The Rolling Stones Wrote ‘Living in a Ghost Town’ During COVID-19 Pandemic Lockdown
Meanwhile, The Rolling Stones previously revealed that Living in a Ghost Town was completed while the bandmates were in the COVID-19 pandemic lockdown in London and Los Angeles. It was the band’s first release of original material in eight years.
“So the Stones were in the studio recording some new material before the lockdown,” Mick Jagger explained at the time. “And there was one song we thought would resonate through the times that we’re living in right now.”
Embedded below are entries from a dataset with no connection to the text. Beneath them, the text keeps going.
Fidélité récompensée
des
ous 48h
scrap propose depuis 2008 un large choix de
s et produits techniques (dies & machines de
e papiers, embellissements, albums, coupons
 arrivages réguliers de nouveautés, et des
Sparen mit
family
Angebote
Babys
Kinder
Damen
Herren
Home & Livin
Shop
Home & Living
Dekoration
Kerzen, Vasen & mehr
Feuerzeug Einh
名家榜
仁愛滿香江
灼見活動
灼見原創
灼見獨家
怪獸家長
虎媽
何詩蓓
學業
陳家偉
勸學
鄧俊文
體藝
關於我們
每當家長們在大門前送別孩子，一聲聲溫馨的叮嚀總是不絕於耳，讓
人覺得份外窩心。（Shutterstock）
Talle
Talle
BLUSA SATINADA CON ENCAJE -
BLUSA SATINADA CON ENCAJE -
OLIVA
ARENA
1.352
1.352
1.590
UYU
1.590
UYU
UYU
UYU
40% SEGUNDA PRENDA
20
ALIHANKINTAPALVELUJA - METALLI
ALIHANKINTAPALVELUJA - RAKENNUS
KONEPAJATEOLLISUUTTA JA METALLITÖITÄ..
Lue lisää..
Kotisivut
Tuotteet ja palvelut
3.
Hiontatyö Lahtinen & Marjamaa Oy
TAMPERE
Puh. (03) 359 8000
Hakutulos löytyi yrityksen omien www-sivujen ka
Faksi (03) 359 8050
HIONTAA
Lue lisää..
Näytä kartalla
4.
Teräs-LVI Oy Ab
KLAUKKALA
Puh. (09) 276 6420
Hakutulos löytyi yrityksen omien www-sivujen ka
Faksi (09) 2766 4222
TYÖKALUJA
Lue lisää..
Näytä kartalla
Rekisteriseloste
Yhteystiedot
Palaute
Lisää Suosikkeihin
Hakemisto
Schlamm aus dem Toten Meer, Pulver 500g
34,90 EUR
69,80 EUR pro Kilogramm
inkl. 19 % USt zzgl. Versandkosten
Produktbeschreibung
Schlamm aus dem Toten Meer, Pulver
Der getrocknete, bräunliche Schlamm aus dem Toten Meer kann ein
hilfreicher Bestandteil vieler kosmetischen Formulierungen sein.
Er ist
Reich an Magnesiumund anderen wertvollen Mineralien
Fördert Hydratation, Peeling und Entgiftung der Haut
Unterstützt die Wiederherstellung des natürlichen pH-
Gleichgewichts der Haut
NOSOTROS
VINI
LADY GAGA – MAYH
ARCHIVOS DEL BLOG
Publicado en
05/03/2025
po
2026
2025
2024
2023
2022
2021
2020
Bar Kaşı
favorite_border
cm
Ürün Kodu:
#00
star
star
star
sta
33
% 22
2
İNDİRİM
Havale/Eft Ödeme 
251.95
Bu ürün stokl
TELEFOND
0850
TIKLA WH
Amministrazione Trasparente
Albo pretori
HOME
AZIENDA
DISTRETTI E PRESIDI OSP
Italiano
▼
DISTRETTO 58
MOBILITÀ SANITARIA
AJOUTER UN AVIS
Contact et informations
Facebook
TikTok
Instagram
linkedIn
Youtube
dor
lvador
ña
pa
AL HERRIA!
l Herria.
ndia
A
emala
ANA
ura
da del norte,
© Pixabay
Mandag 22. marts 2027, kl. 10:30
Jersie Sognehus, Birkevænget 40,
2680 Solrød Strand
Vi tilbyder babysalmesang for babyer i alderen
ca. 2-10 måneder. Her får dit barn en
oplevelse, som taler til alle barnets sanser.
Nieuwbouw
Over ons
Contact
However, Jagger clarified his comments by saying the song wasn’t originally written to reference the COVID-19 pandemic. “It was written about being in a place which was full of life and then is now all bereft of life, so to speak,” Jagger told Billboard. He also recalled when he went back to the original lyrics, they were “full of imagery” about plagues. “I never actually used that,” The Rolling Stones frontman continued. “But it was all there. It was very close to the times we’re living through now.”
Jagger then said that he and Richards agreed that releasing the single during lockdown was actually the right time. But they changed some things with the lyrics after realizing some of it was “too dark.”
“I don’t know what frame of mind I must have been,” Jagger added about writing the song.